IOB code of named entity tag. “B” means the token begins an entity, “I” means it is inside an entity, “O” means it is outside an entity, and "" means no entity tag is set.
IOB is a method of annotating a text. In this case, we see “I” because states is inside an entity, that is to say that it is part of the United States of America.

### Lemma

In [None]:
tokensent.lemma_

'States'

Base form of the token

### Morph

In [None]:
sentencedoc[2].morph

NounType=Prop|Number=Sing

Morphological analysis

### Part of Speech

In [None]:
tokensent.pos_

'PROPN'

 part-of-speech from the Universal POS tag set

### Syntactic Dependency

In [None]:
tokensent.dep_

'nsubj'

 Syntactic dependency relation

### Language

In [None]:
tokensent.lang_

'en'

Language of the parent document’s vocabulary.

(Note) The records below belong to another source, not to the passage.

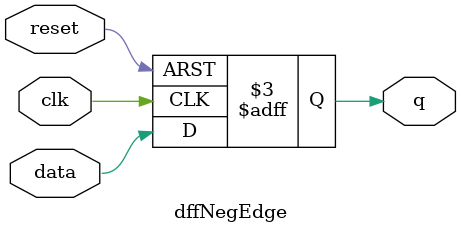
<source format=v>
module dffNegEdge (clk, reset, data, q);

    input wire data, clk, reset ; 
    output reg q;

    always @ ( posedge clk or negedge reset)
        if (~reset) begin
            q <= 1'b0;
        end else begin
            q <= data;
        end

endmodule 
</source>
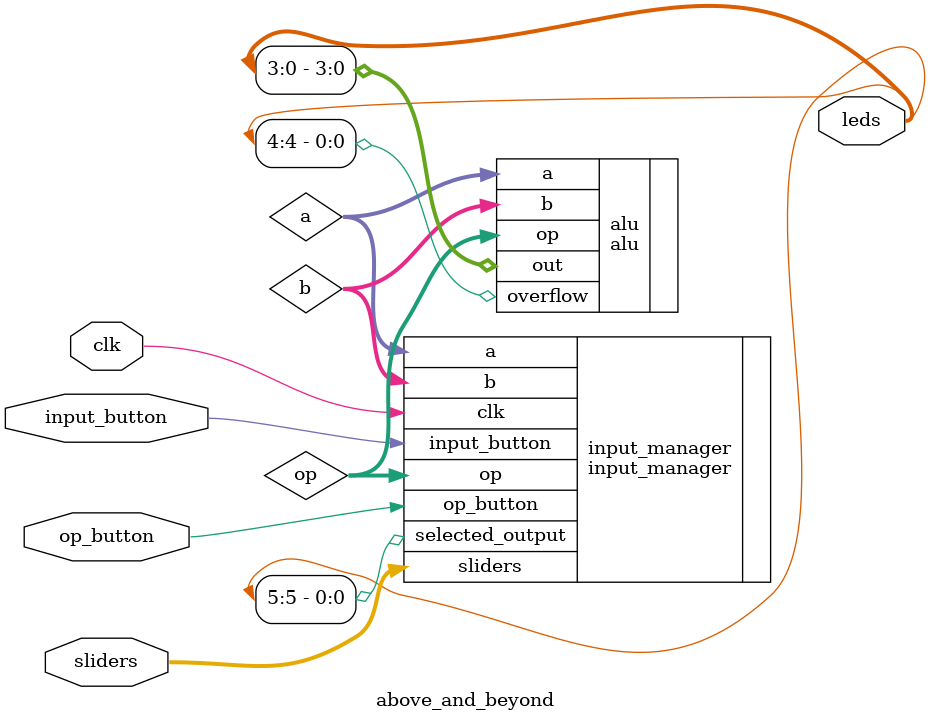
<source format=v>
`timescale 1ns/1ns

module above_and_beyond
	(
		input clk,
		
		input input_button,
		input op_button,
		
		input [3:0] sliders,
		
		output [5:0] leds
	);
	
	wire [3:0] a;
	wire [3:0] b;
	wire [1:0] op;
	
	input_manager input_manager (
		.clk(clk),
		.input_button(input_button),
		.op_button(op_button),
		.sliders(sliders),
		.a(a),
		.b(b),
		.op(op),
		.selected_output(leds[5])
	);
	
	alu alu (
		.a(a),
		.b(b),
		.op(op),
		.out(leds[3:0]),
		.overflow(leds[4])
	);
	
endmodule
</source>
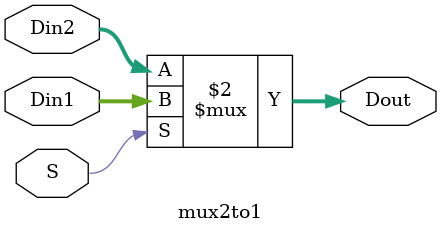
<source format=v>
module mux2to1 (Dout, Din1, Din2, S);

 input S;
 input  [31:0] Din1, Din2;
 output [31:0] Dout;
 
 assign Dout = (S == 1) ? Din1 : Din2;
 
endmodule 
</source>
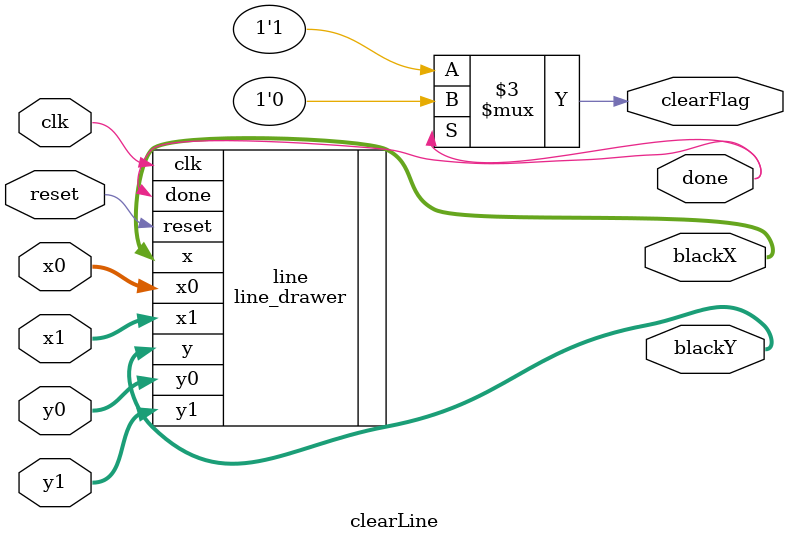
<source format=sv>
module clearLine(x0, y0, x1, y1, clk, reset, clearFlag, done, blackX, blackY);
	input logic [10:0] x0, y0, x1, y1;
	input logic clk, reset;
	output logic clearFlag, done;
	output logic [10:0] blackX, blackY;
	
	line_drawer line (.clk, .reset, .x0, .y0, .x1, .y1, .x(blackX), .y(blackY), .done);
	
	always_comb begin
		if(done) begin
			clearFlag = 1'b0;
		end
		else begin
			clearFlag = 1'b1;
		end
	end // always_comb
endmodule

</source>
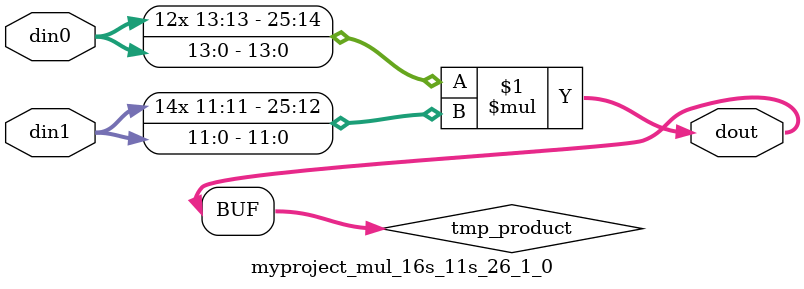
<source format=v>

`timescale 1 ns / 1 ps

  module myproject_mul_16s_11s_26_1_0(din0, din1, dout);
parameter ID = 1;
parameter NUM_STAGE = 0;
parameter din0_WIDTH = 14;
parameter din1_WIDTH = 12;
parameter dout_WIDTH = 26;

input [din0_WIDTH - 1 : 0] din0; 
input [din1_WIDTH - 1 : 0] din1; 
output [dout_WIDTH - 1 : 0] dout;

wire signed [dout_WIDTH - 1 : 0] tmp_product;













assign tmp_product = $signed(din0) * $signed(din1);








assign dout = tmp_product;







endmodule

</source>
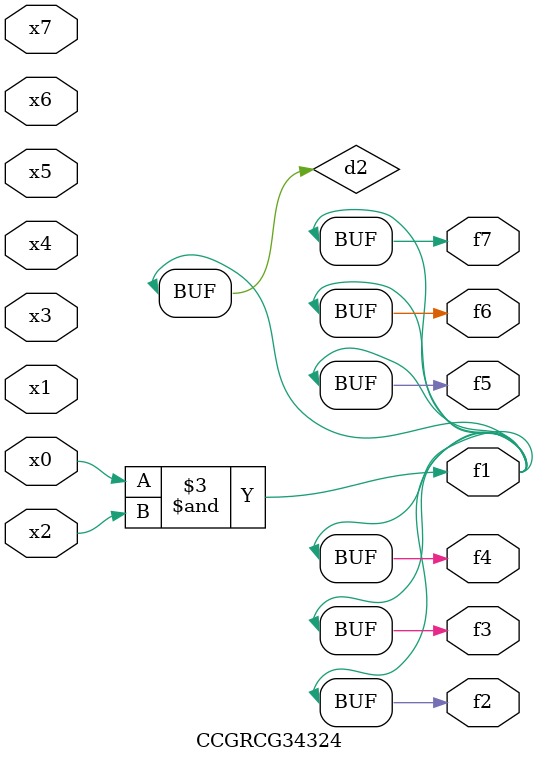
<source format=v>
module CCGRCG34324(
	input x0, x1, x2, x3, x4, x5, x6, x7,
	output f1, f2, f3, f4, f5, f6, f7
);

	wire d1, d2;

	nor (d1, x3, x6);
	and (d2, x0, x2);
	assign f1 = d2;
	assign f2 = d2;
	assign f3 = d2;
	assign f4 = d2;
	assign f5 = d2;
	assign f6 = d2;
	assign f7 = d2;
endmodule

</source>
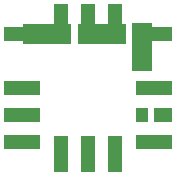
<source format=gbr>
G04 #@! TF.GenerationSoftware,KiCad,Pcbnew,(6.0.5)*
G04 #@! TF.CreationDate,2022-07-03T21:23:33+09:00*
G04 #@! TF.ProjectId,psu_board,7073755f-626f-4617-9264-2e6b69636164,rev?*
G04 #@! TF.SameCoordinates,Original*
G04 #@! TF.FileFunction,Paste,Top*
G04 #@! TF.FilePolarity,Positive*
%FSLAX46Y46*%
G04 Gerber Fmt 4.6, Leading zero omitted, Abs format (unit mm)*
G04 Created by KiCad (PCBNEW (6.0.5)) date 2022-07-03 21:23:33*
%MOMM*%
%LPD*%
G01*
G04 APERTURE LIST*
G04 Aperture macros list*
%AMOutline4P*
0 Free polygon, 4 corners , with rotation*
0 The origin of the aperture is its center*
0 number of corners: always 4*
0 $1 to $8 corner X, Y*
0 $9 Rotation angle, in degrees counterclockwise*
0 create outline with 4 corners*
4,1,4,$1,$2,$3,$4,$5,$6,$7,$8,$1,$2,$9*%
G04 Aperture macros list end*
%ADD10Outline4P,-1.500000X-0.600000X1.500000X-0.600000X1.500000X0.600000X-1.500000X0.600000X0.000000*%
%ADD11Outline4P,-2.035000X-0.885000X2.035000X-0.885000X2.035000X0.885000X-2.035000X0.885000X0.000000*%
%ADD12Outline4P,-0.600000X-1.500000X0.600000X-1.500000X0.600000X1.500000X-0.600000X1.500000X0.000000*%
%ADD13Outline4P,-0.885000X-2.035000X0.885000X-2.035000X0.885000X2.035000X-0.885000X2.035000X0.000000*%
%ADD14Outline4P,-0.750000X-0.600000X0.750000X-0.600000X0.750000X0.600000X-0.750000X0.600000X0.000000*%
%ADD15Outline4P,-0.500000X-0.600000X0.500000X-0.600000X0.500000X0.600000X-0.500000X0.600000X0.000000*%
G04 APERTURE END LIST*
D10*
X141454000Y-97782000D03*
X141454000Y-93202000D03*
D11*
X143619000Y-93202000D03*
D12*
X144764000Y-92182000D03*
X149344000Y-92182000D03*
X147054000Y-92182000D03*
D11*
X148199000Y-93202000D03*
D13*
X151654000Y-94347000D03*
D10*
X152654000Y-93202000D03*
X152654000Y-97782000D03*
X152654000Y-102362000D03*
D12*
X147054000Y-103382000D03*
X144764000Y-103382000D03*
D10*
X141454000Y-102362000D03*
X141454000Y-100072000D03*
D14*
X153404000Y-100072000D03*
D12*
X149344000Y-103382000D03*
D15*
X151654000Y-100072000D03*
M02*

</source>
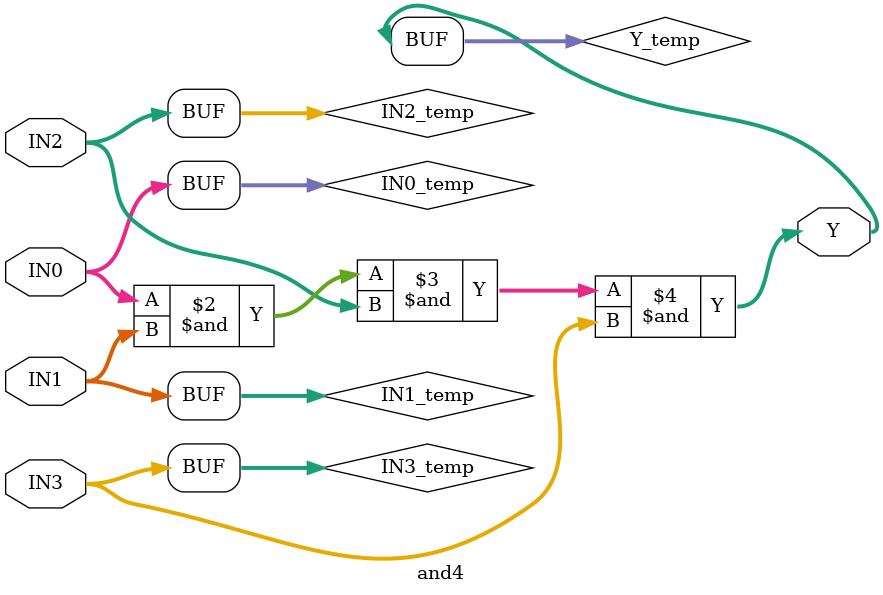
<source format=v>
module and4(IN0,IN1,IN2,IN3,Y);
  parameter N = 8;
  parameter DPFLAG = 0;
  parameter GROUP = "std";
  parameter
        d_IN0 = 0,
        d_IN1 = 0,
        d_IN2 = 0,
        d_IN3 = 0,
        d_Y = 1;
  input [(N - 1):0] IN0;
  input [(N - 1):0] IN1;
  input [(N - 1):0] IN2;
  input [(N - 1):0] IN3;
  output [(N - 1):0] Y;
  wire [(N - 1):0] IN0_temp;
  wire [(N - 1):0] IN1_temp;
  wire [(N - 1):0] IN2_temp;
  wire [(N - 1):0] IN3_temp;
  reg [(N - 1):0] Y_temp;
  assign #(d_IN0) IN0_temp = IN0;
  assign #(d_IN1) IN1_temp = IN1;
  assign #(d_IN2) IN2_temp = IN2;
  assign #(d_IN3) IN3_temp = IN3;
  assign #(d_Y) Y = Y_temp;
  initial
    begin
    if((DPFLAG == 1))
      $display("(WARNING) The instance %m of type and4 can't be implemented as a data-path cell");
    end
  always
    @(IN0_temp or IN1_temp or IN2_temp or IN3_temp)
      begin
      Y_temp = (((IN0_temp & IN1_temp) & IN2_temp) & IN3_temp);
      end
endmodule

</source>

### Part of Speech Tagging (POS)

In [None]:
for postoken in sentencedoc:
    print(postoken.text, postoken.pos_, postoken.dep_)

The DET det
United PROPN compound
States PROPN nsubj
of ADP prep
America PROPN pobj
( PUNCT punct
U.S.A. PROPN appos
or CCONJ cc
USA PROPN conj
) PUNCT punct
, PUNCT punct
commonly ADV advmod
known VERB acl
as ADP prep
the DET det
United PROPN compound
States PROPN pobj
( PUNCT punct
U.S. PROPN appos
or CCONJ cc
US PROPN conj
) PUNCT punct
or CCONJ cc
America PROPN conj
, PUNCT punct
is AUX ROOT
a DET det
country NOUN attr
primarily ADV advmod
located VERB acl
in ADP prep
North PROPN compound
America PROPN pobj
. PUNCT punct


In [None]:
from spacy import displacy

In [None]:
displacy.render(sentencedoc, style="dep")

In [None]:
text = "Mike enjoys playing football"
documnt = nlp(text)
print(documnt)

Mike enjoys playing football


In [None]:
for testtoken in documnt:
    print(testtoken.text, testtoken.pos_, testtoken.dep_)

Mike PROPN nsubj
enjoys VERB ROOT
playing VERB xcomp
football NOUN dobj


In [None]:
displacy.render(documnt, style="dep")

### Named Entity Recognition

In [None]:
for entity in sentencedoc.ents:
    print(entity.text, entity.label_)

The United States of America GPE
U.S.A. GPE
USA GPE
the United States GPE
U.S. GPE
US GPE
America GPE
North America LOC


It provides us the entity of each string in the sentence.

In [None]:
for entity in documnt.ents:
    print(entity.text, entity.label_)

Mike PERSON


In [None]:
displacy.render(sentencedoc, style='ent')

In [None]:
displacy.render(documnt,style='ent')

This tells displaCy to display the text as NER annotations.